Um dia quando tinha 12 anos conheceu um dos donos da fazenda, de uns 35 anos, que ficou impressionado com a inteligência dele. Com seus contatos conseguiu levá-lo para a UFPE como ouvinte, mas a experiência durou apenas uma semana, já que ele batia de frente com praticamente todos os professores. Os anos se passaram com JP deixando dreadlocks na cabeça, dando aulas para todos da fazenda, correndo pela plantação e desde os 12 se engraçando com as menininhas. Com 14 já era o galãzinho do baile da cidade. Mesmo com tudo isso, JP não era convencido, pelo contrário, era solícito e humilde. E foi também com 14 que experimentou maconha pela primeira vez, já que via aquilo como trabalho. Não sentiu nada. Tentou outras vezes, mas nunca ficava doidão.
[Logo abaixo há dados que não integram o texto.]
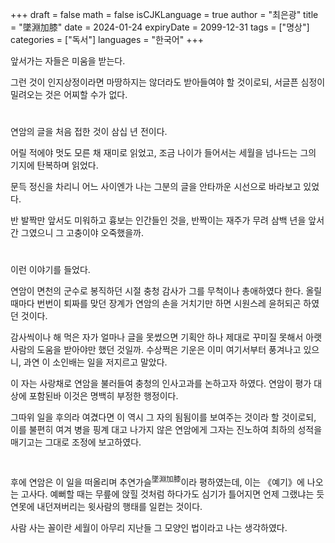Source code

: +++
draft = false
math = false
isCJKLanguage = true
author = "최은광"
title = "墜淵加膝"
date = 2024-01-24
expiryDate = 2099-12-31
tags = ["명상"]
categories = ["독서"]
languages = "한국어"
+++

앞서가는 자들은 미움을 받는다.  
  
그런 것이 인지상정이라면 마땅하지는 않더라도 받아들여야 할 것이로되, 서글픈 심정이 밀려오는 것은 어찌할 수가 없다.  

#

연암의 글을 처음 접한 것이 삼십 년 전이다.  
  
어릴 적에야 멋도 모른 채 재미로 읽었고, 조금 나이가 들어서는 세월을 넘나드는 그의 기지에 탄복하며 읽었다.  
  
문득 정신을 차리니 어느 사이엔가 나는 그분의 글을 안타까운 시선으로 바라보고 있었다.  
  
반 발짝만 앞서도 미워하고 흉보는 인간들인 것을, 반짝이는 재주가 무려 삼백 년을 앞서간 그였으니 그 고충이야 오죽했을까.  

#

이런 이야기를 들었다.  
  
연암이 면천의 군수로 봉직하던 시절 충청 감사가 그를 무척이나 총애하였다 한다. 올릴 때마다 번번이 퇴짜를 맞던 장계가 연암의 손을 거치기만 하면 시원스레 윤허되곤 하였던 것이다.  
  
감사씩이나 해 먹은 자가 얼마나 글을 못썼으면 기획안 하나 제대로 꾸미질 못해서 아랫사람의 도움을 받아야만 했던 것일까. 수상쩍은 기운은 이미 여기서부터 풍겨나고 있으니, 과연 이 소인배는 일을 저지르고 말았다.  
  
이 자는 사랑채로 연암을 불러들여 충청의 인사고과를 논하고자 하였다. 연암이 평가 대상에 포함된바 이것은 명백히 부정한 행정이다.  
  
그따위 일을 후의라 여겼다면 이 역시 그 자의 됨됨이를 보여주는 것이라 할 것이로되, 이를 불편히 여겨 병을 핑계 대고 나가지 않은 연암에게 그자는 진노하여 최하의 성적을 매기고는 그대로 조정에 보고하였다.  

#
  
후에 연암은 이 일을 떠올리며 추연가슬<sup>墜淵加膝</sup>이라 평하였는데, 이는 《예기》에 나오는 고사다. 예뻐할 때는 무릎에 앉힐 것처럼 하다가도 심기가 틀어지면 언제 그랬냐는 듯 연못에 내던져버리는 윗사람의 행태를 일컫는 것이다.  
  
사람 사는 꼴이란 세월이 아무리 지난들 그 모양인 법이라고 나는 생각하였다.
Uma vez, durante uma festa no meio do mato, brincando com um graveto de uma fogueira, deixou-o queimar um pedacinho de seu cabelo. Na hora sentiu um forte cheiro de maconha, mas um pouco diferente, adocicado. Não teve dúvida, queimou o cabelo de novo e viu que o cheiro vinha dali. Cortou um pedaço e na primeira oportunidade na festa, pediu maconha a alguém e enrolou um baseado com seu cabelo junto.

Não deu outra: todo mundo ficou mais doidão que o normal e muito mais tempo. Todos queriam saber de onde era a maconha de gosto diferente, mas JP se limitou a dizer que apenas enrolou, e nem tinha fumado. Aquilo o deixou com uma pulga atrás da orelha e a única coisa que veio a sua cabeça depois de passar uma noite inteira pensando, foi a lembrança de correr entre a plantação desde que começou a andar, o contato de seu corpo suado com as folhas de cannabis.

Com 17 JP chegou na UFPE, mas por apenas 6 meses, pois em seguida foi para RU. Nesses anos, continuou correndo por entre a plantação, dava aulas particulares de várias matérias para quem quisesse, também dava aulas de capoeira e cada vez mais se enrolava com a mulherada (também, com sua resistência...). Nas festas da rapaziada, vez ou outra aparecia o baseado especial e todo mundo ficava louco com seu efeito e com o mistério de sua origem.


* Em 2001 fui editor de música do site tantofaz.net e, pra dar um respiro da minha área, me arriscava em escrever algumas histórias ficcionais, mas com tom de veracidade.
A primeira que escrevi foi essa do JP, agora modificada. Gostei desse personagem e passei a escrever uma espécie de novela com ele... ideia há tempos abandonada. Esta publicação é uma mistura editada de alguns dos textos já escritos sobre o personagem. É uma história, claro, puramente ficcional.